I think a situation like this, as it now stands, has not come about by chance. No one forced either of them into married life; no one carried them off; no one made them do it. How did it come to this? How was it allowed to go on for twenty-six years? How did it grow into what it is now? That is a question not only for the husband, but for the wife too. What now? How can life move forward? How do you get out of this dead end?

Here, one has to stop and think over one’s whole life, look again at one’s relationship, because there are children involved, and of course they are the ones who suffer most. A mother might think, “Fine, I am a fool, I will bear it to the end. I do not pity myself, but I pity the children.” And indeed, we must pity the children.

Perhaps you need to find something beautiful in your husband; he is human, after all. Clearly, each spouse sees things from their own side: the wife says one thing, the husband something quite different. I have grown used to this, so I listen with half an ear, you know. You look at the person more than you listen to the words. We might fail to understand even the person closest to us, building our lives entirely on our own versions and assumptions. The husband sees things in a completely different light. Often I say, “Bring your husband, and we will talk.” When he comes, I say to the wife, “He is the holy one in your home, not you.” Then she takes offence.

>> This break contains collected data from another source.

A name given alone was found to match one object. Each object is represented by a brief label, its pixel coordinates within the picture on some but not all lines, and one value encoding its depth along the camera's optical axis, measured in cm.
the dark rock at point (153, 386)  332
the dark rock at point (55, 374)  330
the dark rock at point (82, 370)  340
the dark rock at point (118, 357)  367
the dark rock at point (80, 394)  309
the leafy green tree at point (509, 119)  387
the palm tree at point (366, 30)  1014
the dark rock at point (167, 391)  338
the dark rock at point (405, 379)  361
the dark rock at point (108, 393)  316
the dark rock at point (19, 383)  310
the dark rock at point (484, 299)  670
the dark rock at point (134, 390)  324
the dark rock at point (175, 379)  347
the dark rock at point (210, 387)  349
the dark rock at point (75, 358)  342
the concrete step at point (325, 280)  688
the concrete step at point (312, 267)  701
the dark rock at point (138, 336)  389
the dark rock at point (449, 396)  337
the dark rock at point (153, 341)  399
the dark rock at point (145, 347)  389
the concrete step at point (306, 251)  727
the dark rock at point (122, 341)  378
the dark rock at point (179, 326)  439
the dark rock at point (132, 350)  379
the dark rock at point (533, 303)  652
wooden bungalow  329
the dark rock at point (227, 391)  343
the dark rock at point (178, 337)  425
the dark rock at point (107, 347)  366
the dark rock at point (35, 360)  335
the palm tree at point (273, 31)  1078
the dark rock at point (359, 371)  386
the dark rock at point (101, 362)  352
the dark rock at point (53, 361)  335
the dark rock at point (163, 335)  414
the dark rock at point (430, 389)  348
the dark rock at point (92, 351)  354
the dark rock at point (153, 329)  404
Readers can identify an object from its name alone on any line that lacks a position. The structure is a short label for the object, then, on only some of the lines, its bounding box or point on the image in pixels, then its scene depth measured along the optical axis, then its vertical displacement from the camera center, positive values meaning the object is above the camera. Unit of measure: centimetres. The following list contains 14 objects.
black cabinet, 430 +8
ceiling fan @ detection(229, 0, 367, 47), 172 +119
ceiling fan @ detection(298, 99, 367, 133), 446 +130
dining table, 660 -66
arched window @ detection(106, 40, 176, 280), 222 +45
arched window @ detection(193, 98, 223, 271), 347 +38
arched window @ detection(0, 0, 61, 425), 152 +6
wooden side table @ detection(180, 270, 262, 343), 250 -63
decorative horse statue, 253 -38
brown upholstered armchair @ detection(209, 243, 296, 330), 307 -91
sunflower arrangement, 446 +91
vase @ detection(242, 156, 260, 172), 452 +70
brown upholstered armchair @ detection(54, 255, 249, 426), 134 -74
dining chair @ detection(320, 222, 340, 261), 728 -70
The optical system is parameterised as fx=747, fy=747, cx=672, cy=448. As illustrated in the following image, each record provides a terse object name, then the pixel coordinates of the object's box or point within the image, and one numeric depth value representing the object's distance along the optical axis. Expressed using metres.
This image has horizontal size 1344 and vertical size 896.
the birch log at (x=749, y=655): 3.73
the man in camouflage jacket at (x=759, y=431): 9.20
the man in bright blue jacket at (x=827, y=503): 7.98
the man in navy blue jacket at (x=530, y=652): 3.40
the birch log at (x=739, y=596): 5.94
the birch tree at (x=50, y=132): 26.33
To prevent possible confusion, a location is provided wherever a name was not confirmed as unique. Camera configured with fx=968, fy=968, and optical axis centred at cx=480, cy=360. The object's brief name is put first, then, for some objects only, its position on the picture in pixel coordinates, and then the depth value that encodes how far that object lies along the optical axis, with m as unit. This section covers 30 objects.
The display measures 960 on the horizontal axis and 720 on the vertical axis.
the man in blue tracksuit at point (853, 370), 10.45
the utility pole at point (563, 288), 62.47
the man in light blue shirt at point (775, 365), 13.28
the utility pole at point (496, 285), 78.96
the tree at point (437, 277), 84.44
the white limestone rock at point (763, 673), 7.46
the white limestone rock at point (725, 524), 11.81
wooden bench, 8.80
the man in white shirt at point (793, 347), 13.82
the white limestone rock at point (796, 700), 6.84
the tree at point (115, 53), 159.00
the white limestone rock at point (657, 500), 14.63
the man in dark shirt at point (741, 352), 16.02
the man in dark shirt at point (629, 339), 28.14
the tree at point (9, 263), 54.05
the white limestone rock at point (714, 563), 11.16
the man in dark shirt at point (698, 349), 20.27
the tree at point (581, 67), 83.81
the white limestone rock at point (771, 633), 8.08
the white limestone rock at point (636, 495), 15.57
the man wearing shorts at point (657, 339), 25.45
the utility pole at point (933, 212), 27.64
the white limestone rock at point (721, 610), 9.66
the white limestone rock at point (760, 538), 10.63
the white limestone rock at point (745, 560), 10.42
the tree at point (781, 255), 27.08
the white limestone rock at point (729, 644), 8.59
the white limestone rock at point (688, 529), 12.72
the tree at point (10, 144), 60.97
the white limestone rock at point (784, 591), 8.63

Because we live selfishly — we are all selfish, in some way — it can seem that we suffer so much, while the other person is the tyrant. Though sometimes, of course, it is the other way round.

So we must come to our senses somehow. Yet we have support: we have the Church, confession, and Holy Communion. We have the chance to discover each other anew, to see ourselves afresh, and to correct the mistakes that have built up over the years. You can start everything over. You can begin life again after twenty-six years. You can rebuild, but that requires boldness, inspiration, and courage. Otherwise, you just grit your teeth and go on suffering, without any hope of change.